Quote from cstu:
Still a lot of misinformation on this thread. I will try to answer this later but Don is not entirely correct but if it helps to clear anything up market sell orders do take precedence over limit on the opg and on the close. But the reasons are quite logical and different than what is being explained.
If we have some examples, I would be glad to explain. I will say though that the one price opg and close is perhaps the most fair aspect of the exchange so...

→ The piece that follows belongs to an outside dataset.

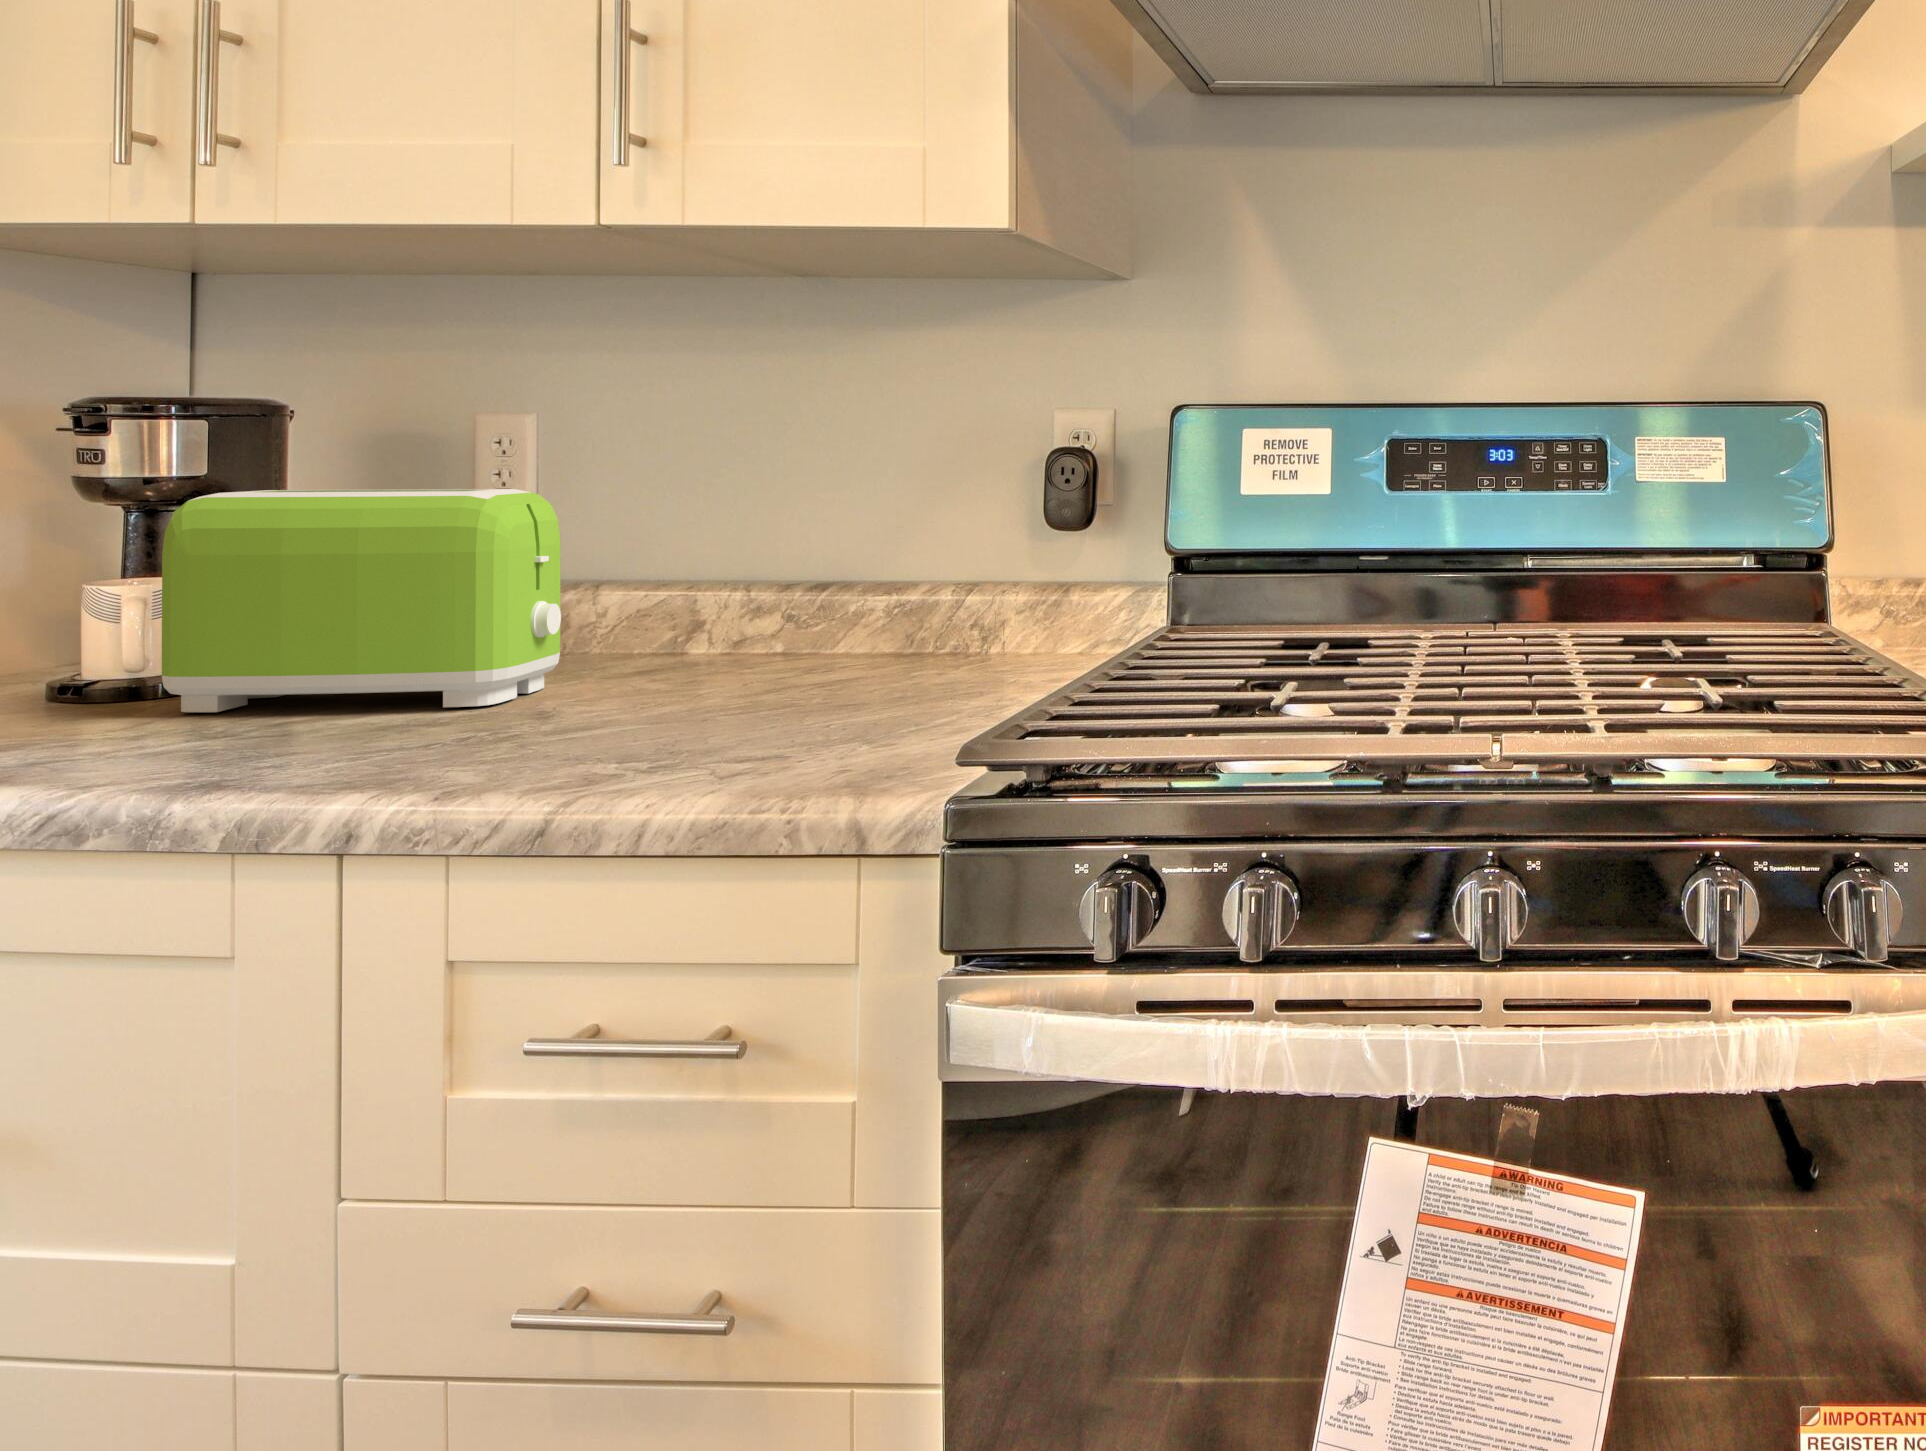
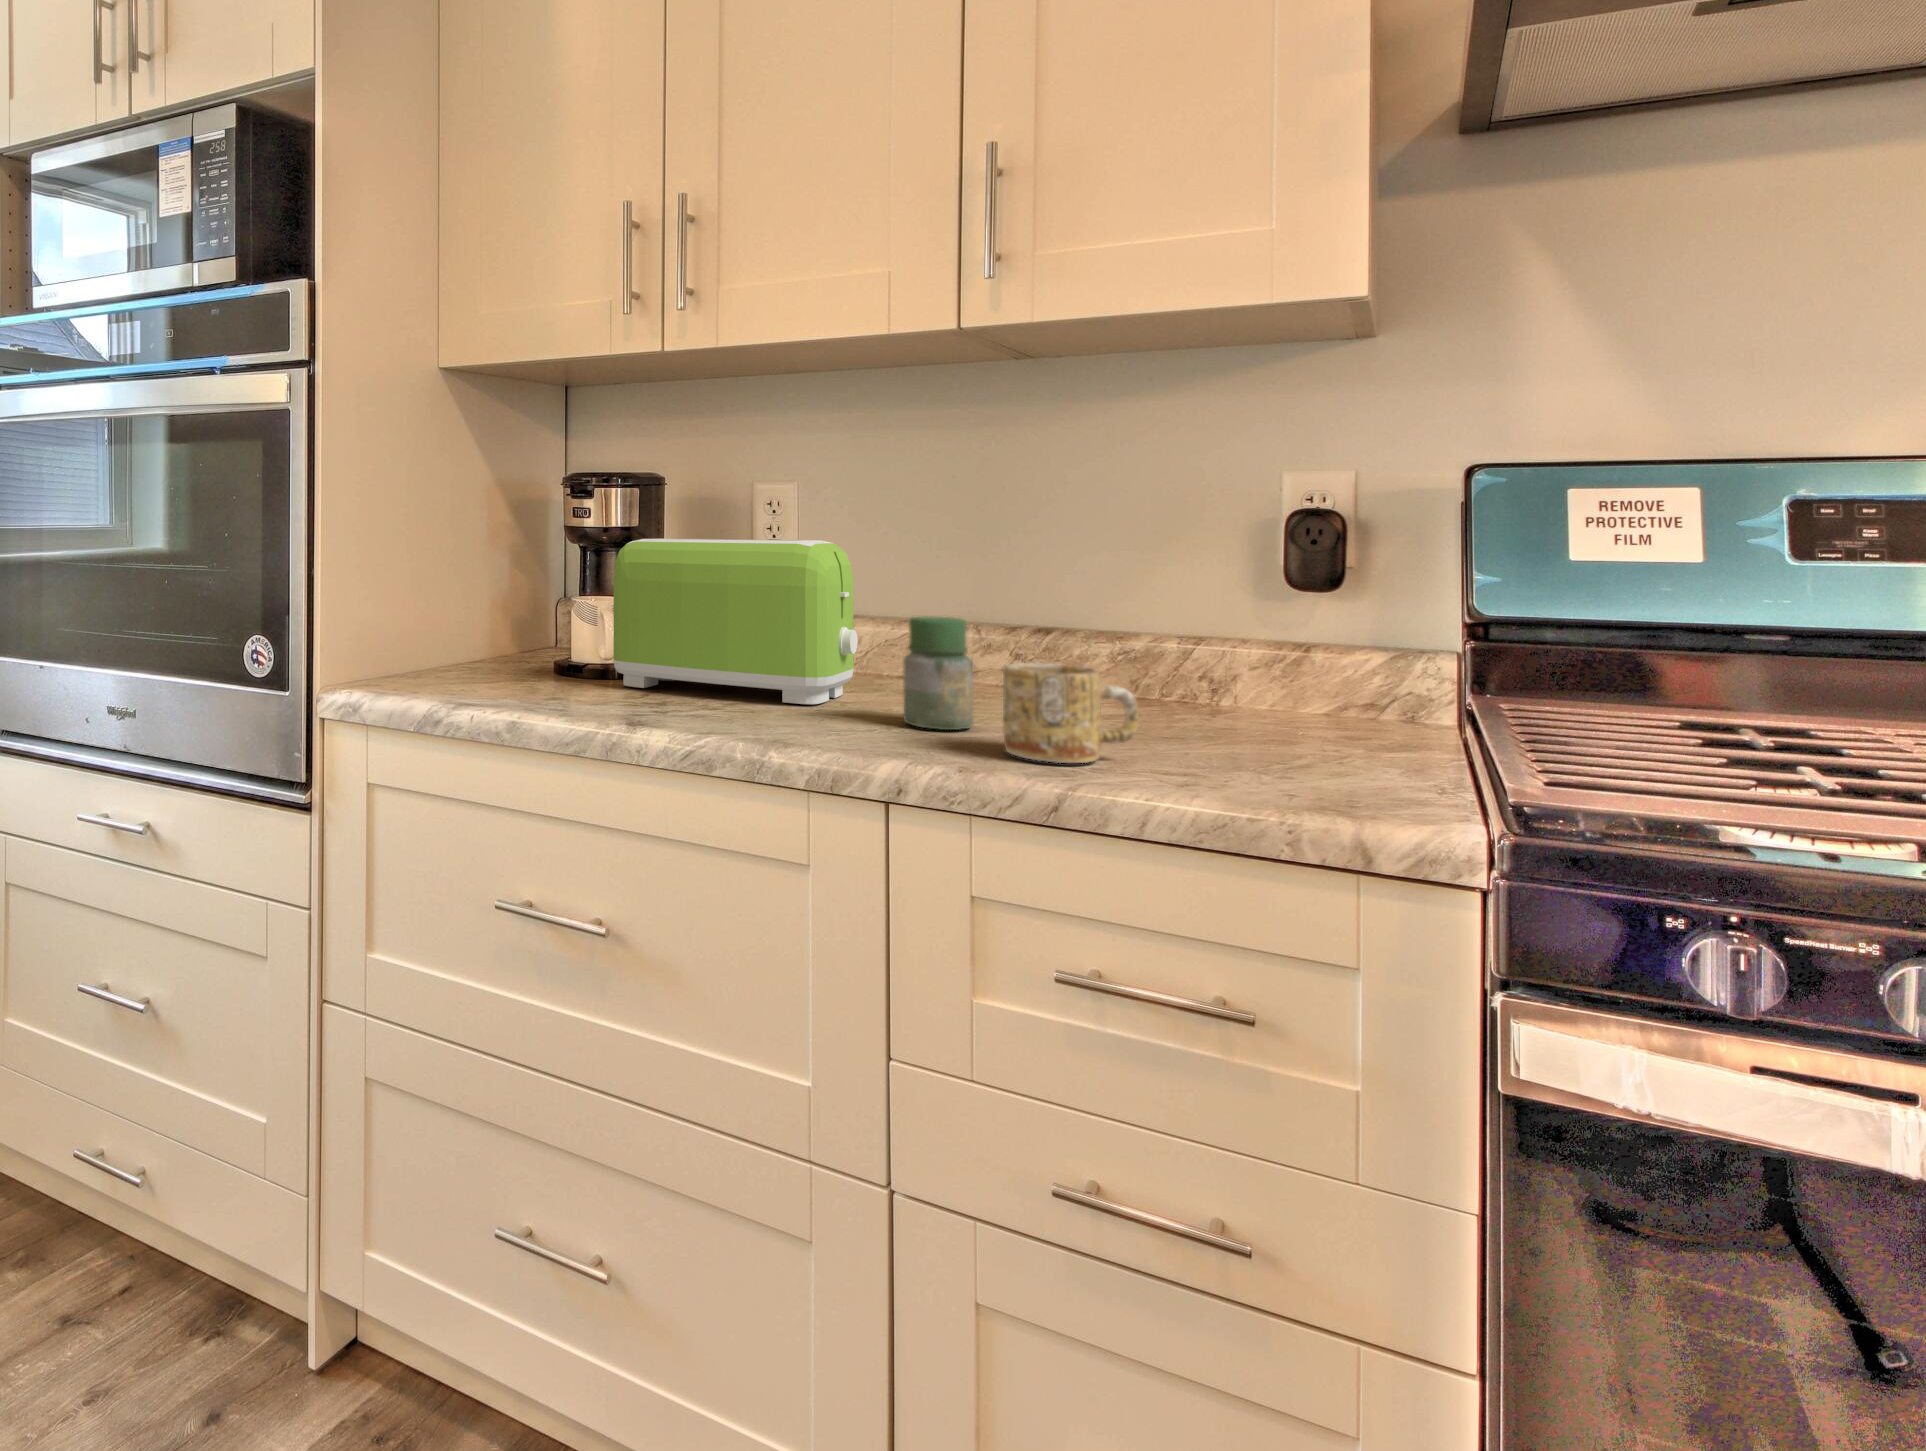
jar: none [602,581,690,716] -> present [903,617,973,730]
mug: none [701,627,847,735] -> present [1003,663,1139,763]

I don't get it. The single price implies to me that there
is no precedence issue.
Take the short-sale out of the question and see if we can agree on this one:
Example 1:
6 different orders sent at 09:15 ET:
Buy 200 IBM MKT OPG
Buy 200 IBM MKT DAY
Buy 200 IBM LMT 82.00 OPG
Buy 200 IBM LMT 82.00 DAY
Buy 200 IBM LMT 83.00 OPG
Buy 200 IBM LMT 83.00 DAY
IBM closed at 80.24, and the spec expects to open on about 90,000 shares at 80.50.
Is there any reason why all 6 of these (marketable) orders would not be executed if the stock opens at 80.50? How can there be any precedence when they are all effectively marketable and guaranteed a fill?
Now, Example 2:
6 different orders sent at 09:25 ET:
Sell Short 200 IBM MKT OPG
Sell 200 IBM MKT DAY
Sell 200 IBM LMT 80.00 OPG
Sell Short 200 IBM LMT 80.00 DAY
Sell Short 200 IBM LMT 79.00 OPG
Sell 200 IBM LMT 79.00 DAY
IBM closed at 80.24, and the spec expects to open on about 90,000 shares at 80.50 (an uptick).
Is there any reason why all 6 of these (marketable) orders would not be executed at 80.50 if that is the opening price? How can there be any precedence when they are all effectively marketable, uptick-qualified, and guaranteed a fill?
Examples 3, 4:
Do the same things as 1 and 2 at 15:30 ET, subbing CLO for OPG. Assuming the close is 80.50 and that is a 0-plus tick, is there any way they don't all get filled?